Databricks Workspace & Repos
/tldr: The centralized environment for all data engineering, data science, and machine learning activities on the Databricks Lakehouse Platform.
1. The Databricks Workspace
The Workspace is the primary web-based user interface where teams manage resources and execute workloads. It acts as the *operating system* for the Databricks Lakehouse, providing access to all tools, data, and compute resources.
Key Workspace Components
Notebooks
The core development environment. These are live documents that support multiple languages (Python, Scala, R, SQL) and allow users to mix code, visualizations, and narrative text.
Compute & Clusters
The Workspace allows users to configure and manage shared computational resources (Clusters) based on Apache Spark, enabling parallel data processing.
Data & Catalog (Unity Catalog)
The interface to manage data access, security, and governance. This includes browsing the Unity Catalog (data assets) and mounting external storage locations.
Jobs & Workflow Orchestration
Users convert notebooks or Delta Live Tables (DLT) pipelines into production Jobs for scheduled execution. The Workspace manages monitoring and dependency resolution.

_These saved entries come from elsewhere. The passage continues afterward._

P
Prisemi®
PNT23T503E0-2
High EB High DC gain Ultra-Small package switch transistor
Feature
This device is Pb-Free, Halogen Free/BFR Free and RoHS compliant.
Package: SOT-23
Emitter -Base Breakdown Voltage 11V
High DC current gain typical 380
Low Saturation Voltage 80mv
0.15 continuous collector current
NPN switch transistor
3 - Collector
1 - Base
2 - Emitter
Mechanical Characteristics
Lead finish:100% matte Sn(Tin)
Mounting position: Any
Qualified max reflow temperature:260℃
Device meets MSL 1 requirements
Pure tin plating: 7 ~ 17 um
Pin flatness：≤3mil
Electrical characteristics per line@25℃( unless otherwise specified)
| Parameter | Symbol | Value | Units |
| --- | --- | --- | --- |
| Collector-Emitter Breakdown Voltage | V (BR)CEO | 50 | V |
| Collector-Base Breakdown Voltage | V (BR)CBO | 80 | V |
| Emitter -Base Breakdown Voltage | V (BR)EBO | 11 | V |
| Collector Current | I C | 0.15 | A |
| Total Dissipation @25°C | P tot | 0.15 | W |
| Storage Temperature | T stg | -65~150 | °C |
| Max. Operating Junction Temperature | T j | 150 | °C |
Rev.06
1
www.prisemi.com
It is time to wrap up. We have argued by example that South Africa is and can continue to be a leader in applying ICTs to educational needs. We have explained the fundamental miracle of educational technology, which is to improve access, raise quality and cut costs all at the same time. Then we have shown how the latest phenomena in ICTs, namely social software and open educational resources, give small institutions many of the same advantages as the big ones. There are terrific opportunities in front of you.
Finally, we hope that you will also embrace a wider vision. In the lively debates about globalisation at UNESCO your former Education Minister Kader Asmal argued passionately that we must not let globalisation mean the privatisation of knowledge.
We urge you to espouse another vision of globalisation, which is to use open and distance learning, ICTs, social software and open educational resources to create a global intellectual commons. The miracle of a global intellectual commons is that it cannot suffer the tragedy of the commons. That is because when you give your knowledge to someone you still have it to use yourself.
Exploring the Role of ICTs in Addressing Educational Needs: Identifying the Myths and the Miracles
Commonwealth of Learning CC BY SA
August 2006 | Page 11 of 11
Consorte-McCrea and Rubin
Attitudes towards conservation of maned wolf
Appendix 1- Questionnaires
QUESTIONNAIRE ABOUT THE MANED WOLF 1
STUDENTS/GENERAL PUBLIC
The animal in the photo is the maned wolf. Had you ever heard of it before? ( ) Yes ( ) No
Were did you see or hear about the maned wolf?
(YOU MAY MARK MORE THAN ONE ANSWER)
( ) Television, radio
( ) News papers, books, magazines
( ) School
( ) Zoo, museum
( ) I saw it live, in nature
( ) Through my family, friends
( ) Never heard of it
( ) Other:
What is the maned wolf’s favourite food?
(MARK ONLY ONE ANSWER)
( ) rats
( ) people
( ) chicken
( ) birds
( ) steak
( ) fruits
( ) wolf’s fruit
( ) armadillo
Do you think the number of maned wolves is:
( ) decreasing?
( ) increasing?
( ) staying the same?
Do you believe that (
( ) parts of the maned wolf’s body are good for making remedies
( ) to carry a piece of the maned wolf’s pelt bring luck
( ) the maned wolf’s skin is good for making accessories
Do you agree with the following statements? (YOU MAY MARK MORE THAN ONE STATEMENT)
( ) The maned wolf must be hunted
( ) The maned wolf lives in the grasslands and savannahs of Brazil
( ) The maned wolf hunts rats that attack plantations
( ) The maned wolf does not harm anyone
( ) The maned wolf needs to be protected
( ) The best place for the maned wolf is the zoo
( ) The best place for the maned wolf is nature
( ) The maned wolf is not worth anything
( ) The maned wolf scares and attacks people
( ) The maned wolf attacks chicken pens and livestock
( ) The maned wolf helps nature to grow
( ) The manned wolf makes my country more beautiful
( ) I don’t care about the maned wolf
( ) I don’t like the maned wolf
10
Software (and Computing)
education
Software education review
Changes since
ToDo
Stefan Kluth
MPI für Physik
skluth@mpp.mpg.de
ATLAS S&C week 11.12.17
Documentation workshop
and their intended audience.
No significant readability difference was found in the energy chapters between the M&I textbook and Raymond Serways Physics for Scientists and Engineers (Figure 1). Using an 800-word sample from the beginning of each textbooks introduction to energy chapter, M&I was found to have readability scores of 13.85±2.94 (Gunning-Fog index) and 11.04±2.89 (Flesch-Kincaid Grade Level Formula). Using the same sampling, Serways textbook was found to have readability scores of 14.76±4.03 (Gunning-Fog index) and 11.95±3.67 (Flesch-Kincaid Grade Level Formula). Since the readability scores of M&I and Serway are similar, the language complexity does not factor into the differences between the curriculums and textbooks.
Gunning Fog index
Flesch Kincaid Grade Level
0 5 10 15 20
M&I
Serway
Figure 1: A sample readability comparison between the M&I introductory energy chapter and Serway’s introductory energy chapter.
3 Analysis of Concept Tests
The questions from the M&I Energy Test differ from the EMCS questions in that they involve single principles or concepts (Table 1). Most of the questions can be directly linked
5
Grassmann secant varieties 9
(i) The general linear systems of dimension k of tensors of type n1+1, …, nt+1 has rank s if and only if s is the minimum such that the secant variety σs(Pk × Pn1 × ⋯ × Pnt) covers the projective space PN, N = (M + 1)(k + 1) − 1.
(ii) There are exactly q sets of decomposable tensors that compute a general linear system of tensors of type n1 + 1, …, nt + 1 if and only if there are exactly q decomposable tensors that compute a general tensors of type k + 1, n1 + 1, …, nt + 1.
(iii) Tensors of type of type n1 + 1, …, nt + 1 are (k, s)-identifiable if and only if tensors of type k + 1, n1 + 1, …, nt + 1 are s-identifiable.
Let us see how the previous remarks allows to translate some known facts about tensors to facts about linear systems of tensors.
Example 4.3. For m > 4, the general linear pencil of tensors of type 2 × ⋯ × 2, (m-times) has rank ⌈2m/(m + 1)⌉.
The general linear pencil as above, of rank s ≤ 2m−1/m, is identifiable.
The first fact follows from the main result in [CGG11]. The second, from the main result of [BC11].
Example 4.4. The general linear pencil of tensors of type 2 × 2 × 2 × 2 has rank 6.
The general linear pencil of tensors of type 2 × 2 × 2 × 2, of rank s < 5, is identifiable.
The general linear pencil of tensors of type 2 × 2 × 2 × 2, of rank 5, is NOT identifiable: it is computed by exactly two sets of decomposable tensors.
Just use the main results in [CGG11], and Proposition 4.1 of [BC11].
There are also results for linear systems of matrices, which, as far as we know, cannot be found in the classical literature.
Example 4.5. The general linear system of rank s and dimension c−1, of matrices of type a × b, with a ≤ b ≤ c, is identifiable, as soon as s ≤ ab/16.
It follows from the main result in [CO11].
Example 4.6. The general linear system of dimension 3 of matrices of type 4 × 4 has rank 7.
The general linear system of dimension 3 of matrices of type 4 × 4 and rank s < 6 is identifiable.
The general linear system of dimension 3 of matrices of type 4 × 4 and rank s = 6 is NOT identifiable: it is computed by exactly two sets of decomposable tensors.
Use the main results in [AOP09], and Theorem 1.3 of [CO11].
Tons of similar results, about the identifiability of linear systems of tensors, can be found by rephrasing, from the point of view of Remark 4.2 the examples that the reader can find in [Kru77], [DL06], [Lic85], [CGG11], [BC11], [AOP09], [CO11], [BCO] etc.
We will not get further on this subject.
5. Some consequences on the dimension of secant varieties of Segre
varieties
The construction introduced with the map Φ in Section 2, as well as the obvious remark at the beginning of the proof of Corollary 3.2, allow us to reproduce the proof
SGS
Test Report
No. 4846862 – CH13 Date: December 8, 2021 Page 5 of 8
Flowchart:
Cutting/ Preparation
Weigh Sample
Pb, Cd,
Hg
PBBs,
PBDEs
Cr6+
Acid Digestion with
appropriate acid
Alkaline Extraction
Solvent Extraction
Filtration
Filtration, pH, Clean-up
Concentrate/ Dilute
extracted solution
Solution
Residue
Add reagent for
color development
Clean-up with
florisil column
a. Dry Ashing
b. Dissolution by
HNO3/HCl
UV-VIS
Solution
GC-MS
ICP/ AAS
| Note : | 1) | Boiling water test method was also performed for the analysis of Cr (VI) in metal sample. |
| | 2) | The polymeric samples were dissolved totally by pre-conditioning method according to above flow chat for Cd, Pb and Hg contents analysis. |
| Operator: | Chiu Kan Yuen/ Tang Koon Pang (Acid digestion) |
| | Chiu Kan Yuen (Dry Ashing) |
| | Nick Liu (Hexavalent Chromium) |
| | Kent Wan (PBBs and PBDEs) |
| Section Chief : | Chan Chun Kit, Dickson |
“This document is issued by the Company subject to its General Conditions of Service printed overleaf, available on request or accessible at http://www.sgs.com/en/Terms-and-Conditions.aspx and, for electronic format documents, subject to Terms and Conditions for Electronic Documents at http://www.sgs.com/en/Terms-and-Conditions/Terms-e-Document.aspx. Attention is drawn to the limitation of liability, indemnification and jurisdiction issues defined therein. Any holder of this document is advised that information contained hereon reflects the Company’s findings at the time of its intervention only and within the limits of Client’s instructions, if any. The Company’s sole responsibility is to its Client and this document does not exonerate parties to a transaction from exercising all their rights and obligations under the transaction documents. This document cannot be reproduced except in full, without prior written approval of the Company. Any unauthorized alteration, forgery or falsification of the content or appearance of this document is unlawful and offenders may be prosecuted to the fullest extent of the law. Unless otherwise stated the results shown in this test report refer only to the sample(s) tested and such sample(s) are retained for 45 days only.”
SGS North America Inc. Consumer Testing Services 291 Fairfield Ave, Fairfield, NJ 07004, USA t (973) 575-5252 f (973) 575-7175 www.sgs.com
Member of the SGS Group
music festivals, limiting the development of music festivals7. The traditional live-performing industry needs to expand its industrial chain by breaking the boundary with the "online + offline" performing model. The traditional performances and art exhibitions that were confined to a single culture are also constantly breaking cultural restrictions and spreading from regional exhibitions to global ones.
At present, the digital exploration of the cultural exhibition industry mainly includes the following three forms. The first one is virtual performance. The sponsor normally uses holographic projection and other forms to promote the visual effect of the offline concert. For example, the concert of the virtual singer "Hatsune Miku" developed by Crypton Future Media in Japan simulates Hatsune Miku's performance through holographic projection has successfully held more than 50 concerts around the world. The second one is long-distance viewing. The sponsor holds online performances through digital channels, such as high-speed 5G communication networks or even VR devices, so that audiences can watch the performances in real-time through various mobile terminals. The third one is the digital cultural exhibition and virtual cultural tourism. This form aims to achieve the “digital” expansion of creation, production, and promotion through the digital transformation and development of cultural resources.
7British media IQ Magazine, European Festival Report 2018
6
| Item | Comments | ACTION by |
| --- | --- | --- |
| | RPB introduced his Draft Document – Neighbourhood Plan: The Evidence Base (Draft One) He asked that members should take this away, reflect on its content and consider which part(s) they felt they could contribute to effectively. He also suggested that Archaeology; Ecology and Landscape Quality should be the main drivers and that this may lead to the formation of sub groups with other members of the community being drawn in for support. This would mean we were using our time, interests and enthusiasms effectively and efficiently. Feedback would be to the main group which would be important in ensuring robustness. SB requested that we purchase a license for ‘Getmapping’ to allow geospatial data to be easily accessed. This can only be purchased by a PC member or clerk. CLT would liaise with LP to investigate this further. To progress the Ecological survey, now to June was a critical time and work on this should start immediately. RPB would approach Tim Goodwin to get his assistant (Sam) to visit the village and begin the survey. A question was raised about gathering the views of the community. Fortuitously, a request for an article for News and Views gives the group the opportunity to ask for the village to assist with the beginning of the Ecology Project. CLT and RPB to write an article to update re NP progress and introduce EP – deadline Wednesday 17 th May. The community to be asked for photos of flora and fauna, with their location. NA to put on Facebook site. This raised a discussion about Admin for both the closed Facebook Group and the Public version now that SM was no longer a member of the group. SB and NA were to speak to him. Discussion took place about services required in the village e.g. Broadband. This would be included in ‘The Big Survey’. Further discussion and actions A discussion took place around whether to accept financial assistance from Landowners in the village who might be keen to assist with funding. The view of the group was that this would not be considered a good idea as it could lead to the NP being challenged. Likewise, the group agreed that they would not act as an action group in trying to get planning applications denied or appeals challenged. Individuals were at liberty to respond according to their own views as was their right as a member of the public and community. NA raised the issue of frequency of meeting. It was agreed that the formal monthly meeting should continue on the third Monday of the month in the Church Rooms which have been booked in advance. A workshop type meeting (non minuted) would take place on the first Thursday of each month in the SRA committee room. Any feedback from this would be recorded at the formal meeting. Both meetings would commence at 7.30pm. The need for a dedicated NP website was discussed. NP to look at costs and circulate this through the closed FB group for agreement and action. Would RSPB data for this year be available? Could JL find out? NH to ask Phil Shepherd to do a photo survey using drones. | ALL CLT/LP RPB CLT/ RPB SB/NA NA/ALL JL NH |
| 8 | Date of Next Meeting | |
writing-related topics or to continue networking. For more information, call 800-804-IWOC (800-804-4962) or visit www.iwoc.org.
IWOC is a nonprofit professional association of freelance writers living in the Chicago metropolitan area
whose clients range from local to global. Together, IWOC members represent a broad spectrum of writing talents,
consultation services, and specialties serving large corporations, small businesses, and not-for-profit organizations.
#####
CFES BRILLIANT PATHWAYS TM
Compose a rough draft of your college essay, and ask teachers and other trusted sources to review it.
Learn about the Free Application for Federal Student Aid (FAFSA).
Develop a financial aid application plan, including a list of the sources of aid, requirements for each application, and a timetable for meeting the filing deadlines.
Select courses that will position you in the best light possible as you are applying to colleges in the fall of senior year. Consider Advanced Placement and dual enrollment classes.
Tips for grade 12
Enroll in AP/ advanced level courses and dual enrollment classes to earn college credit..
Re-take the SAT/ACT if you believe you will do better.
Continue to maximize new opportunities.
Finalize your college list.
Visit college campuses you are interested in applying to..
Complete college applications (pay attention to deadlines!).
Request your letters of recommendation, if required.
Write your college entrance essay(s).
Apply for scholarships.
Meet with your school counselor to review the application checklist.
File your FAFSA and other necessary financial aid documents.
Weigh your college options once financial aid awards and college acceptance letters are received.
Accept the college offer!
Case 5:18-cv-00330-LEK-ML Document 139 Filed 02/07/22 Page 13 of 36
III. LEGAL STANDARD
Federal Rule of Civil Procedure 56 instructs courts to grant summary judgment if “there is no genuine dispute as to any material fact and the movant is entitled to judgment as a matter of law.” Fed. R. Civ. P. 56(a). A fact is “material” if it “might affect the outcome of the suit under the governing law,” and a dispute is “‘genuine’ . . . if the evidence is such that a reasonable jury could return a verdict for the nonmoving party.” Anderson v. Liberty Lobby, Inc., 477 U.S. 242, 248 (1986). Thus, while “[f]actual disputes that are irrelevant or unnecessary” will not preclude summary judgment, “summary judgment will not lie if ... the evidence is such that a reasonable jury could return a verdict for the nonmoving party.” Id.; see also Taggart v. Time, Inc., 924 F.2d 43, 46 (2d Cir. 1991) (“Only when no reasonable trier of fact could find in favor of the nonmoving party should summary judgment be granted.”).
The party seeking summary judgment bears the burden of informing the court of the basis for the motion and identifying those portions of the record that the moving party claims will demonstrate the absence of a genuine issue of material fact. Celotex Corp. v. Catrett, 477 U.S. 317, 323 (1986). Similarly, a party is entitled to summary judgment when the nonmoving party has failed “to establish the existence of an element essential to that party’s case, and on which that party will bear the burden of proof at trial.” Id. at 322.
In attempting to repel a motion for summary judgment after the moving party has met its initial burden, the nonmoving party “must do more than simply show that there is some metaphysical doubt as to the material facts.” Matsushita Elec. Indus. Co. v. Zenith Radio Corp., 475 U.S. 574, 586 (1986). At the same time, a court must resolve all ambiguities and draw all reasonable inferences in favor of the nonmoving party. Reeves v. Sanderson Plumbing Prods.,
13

2. Databricks Repos (Git Integration)
Databricks Repos is the feature that integrates the Workspace with external Git providers (GitHub, GitLab, AWS CodeCommit, Azure DevOps, etc.). This allows developers to apply **DevOps best practices** (version control, CI/CD, code review) to their Databricks notebooks and code.
Key Benefits and Workflow
Code Isolation & Branches
Developers work in isolated Git branches tied to their Repos folder in the Workspace. This prevents production code from being altered accidentally during development or testing.
CI/CD Integration
The Git connection enables continuous integration and continuous deployment. Once a feature branch is merged to 'main' in the Git provider, automated pipelines can trigger deployment via Databricks Jobs APIs.
Notebooks as Files
Repos treats Databricks Notebooks as standard code files, synchronizing them with the Git repository in their native format (e.g., `.ipynb` or Databricks-specific formats), allowing for easy diffing and merging.
Non-Notebook File Support
Beyond notebooks, Repos supports arbitrary files (like Python modules (`.py`), R scripts, configuration files, and utility libraries) that can be imported and executed by notebooks or Jobs.
The Workspace is the "where" you run things, and Repos is the "how" you manage those things like professional software.